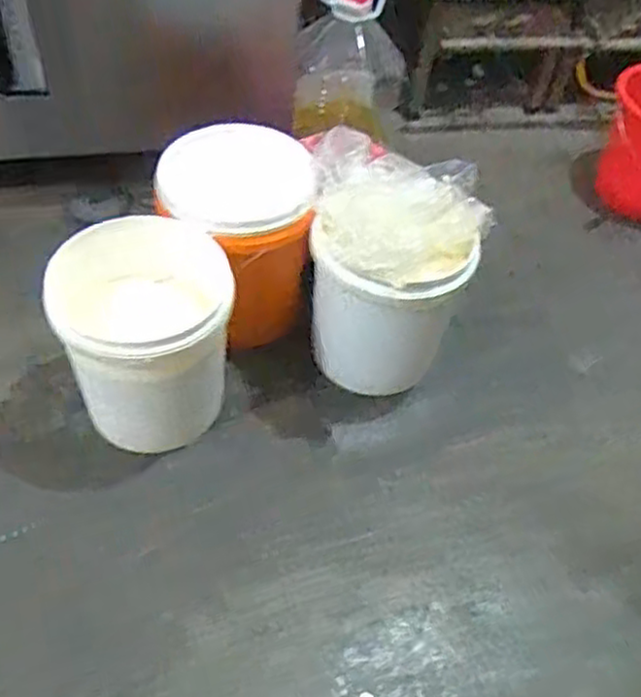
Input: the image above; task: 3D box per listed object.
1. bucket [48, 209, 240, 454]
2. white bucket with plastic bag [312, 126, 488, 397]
[{"bbox_3d":[-0.315,-0.007,1.344,0.299,0.335,0.293,3,49,-4],"label":"bucket"},{"bbox_3d":[0.133,-0.141,1.453,0.298,0.466,0.312,3,49,-4],"label":"white bucket with plastic bag"}]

══════════

- _What you should do_:
Give back each line above verbatim, dropping every picture.

- _Problem solution_:
Input: the image above; task: 3D box per listed object.
1. bucket [48, 209, 240, 454]
2. white bucket with plastic bag [312, 126, 488, 397]
[{"bbox_3d":[-0.315,-0.007,1.344,0.299,0.335,0.293,3,49,-4],"label":"bucket"},{"bbox_3d":[0.133,-0.141,1.453,0.298,0.466,0.312,3,49,-4],"label":"white bucket with plastic bag"}]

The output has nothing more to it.